- [ASSIGNMENT]:
Do statements (a)–(c) agree with the article on Judge Clifton Newman? For each, answer yes or no and quote the exact words of the article that decide it.
(a) Newman graduated from high school as valedictorian a year before his local school district desegregated.
(b) Newman became a circuit court judge in 1982.
(c) Newman was the first member of his family to be born in a hospital.

- [PASSAGE SHOWN]:
::::

Judge in Alex Murdaugh Trial Rose To Prominence After Attending Segregated Schools

Judge in Alex Murdaugh Trial Rose To Prominence After Attending Segregated Schools


The nation’s attention was captured by the six-week trial of Alex Murdaugh, the prominent and wealthy South Carolina attorney who was convicted Friday of the double murder of his wife and son and sentenced to two life sentences in prison without the possibility of parole.

A fascinating sidebar to the splashy trial, and one that tells the South’s troubled history, is the judge who handed down that sentence is a Black man who attended racially segregated schools in the 1950s and 1960s

Judge Clifton Newman is a South Carolina native who was born in 1951 in rural Williamsburg County. He was the first member of his family to have been born in a hospital. His schooling took place in racially segregated schools.

When he did graduate from high school, he did so as the class valedictorian in 1969, a year before his local school district desegregated. While attending high school, he acted in a play as an attorney. The role he played helped him make the decision to pursue a career in law.

“To come from a rural community, a farming community, and to go from that scenario to playing the role of a lawyer was quite inspiring,” Newman told the American Bar Association back in 2017.

Newman earned his undergraduate degree from Cleveland State University and went on to graduate from Cleveland-Marshall College of Law. He started practicing law in Cleveland before he retuned to South Carolina in 1982 and started a private law practice.

Newman also served as a defense attorney, a civil practitioner, and a prosecutor before he became a circuit court judge back in 2000.

Essence reported that Newman, a member of the Ohio and South Carolina Bar Associations, is on the Executive Board of The I. DeQuincey Newman Institute for Peace and Social Change and is a member of Kappa Alpha Psi Fraternity, Inc.

::::

- [DATA EXTRACTS]:
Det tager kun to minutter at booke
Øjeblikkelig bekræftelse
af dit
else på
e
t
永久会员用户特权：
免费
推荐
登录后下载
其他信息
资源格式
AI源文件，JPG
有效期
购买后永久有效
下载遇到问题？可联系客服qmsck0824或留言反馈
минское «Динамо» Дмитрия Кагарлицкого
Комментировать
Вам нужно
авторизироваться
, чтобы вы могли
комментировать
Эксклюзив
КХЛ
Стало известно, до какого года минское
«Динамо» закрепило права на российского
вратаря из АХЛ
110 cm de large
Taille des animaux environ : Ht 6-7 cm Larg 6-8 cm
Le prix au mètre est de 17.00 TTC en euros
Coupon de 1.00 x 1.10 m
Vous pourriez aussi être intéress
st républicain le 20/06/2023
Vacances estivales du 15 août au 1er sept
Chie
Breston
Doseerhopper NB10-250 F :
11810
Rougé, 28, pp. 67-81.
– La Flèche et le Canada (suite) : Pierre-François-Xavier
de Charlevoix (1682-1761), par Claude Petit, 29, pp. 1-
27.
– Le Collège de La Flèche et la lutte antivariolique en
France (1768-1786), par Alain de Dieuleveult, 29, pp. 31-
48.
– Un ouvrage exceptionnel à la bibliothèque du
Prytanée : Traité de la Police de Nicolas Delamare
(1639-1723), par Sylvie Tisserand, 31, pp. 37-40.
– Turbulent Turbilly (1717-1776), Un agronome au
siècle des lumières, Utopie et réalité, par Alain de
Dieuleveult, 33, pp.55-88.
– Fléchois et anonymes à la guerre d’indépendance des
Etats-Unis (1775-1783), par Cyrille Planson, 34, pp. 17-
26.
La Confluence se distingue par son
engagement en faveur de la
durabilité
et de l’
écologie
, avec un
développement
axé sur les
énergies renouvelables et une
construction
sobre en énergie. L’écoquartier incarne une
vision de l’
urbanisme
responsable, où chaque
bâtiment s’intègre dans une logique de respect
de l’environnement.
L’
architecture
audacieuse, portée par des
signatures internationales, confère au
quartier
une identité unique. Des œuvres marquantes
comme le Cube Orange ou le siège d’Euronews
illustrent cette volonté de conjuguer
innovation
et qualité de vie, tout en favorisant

::::

- [SOLUTION BELOW]:
(a) Yes: "he did so as the class valedictorian in 1969, a year before his local school district desegregated"
(b) No: "before he became a circuit court judge back in 2000"
(c) Yes: "He was the first member of his family to have been born in a hospital."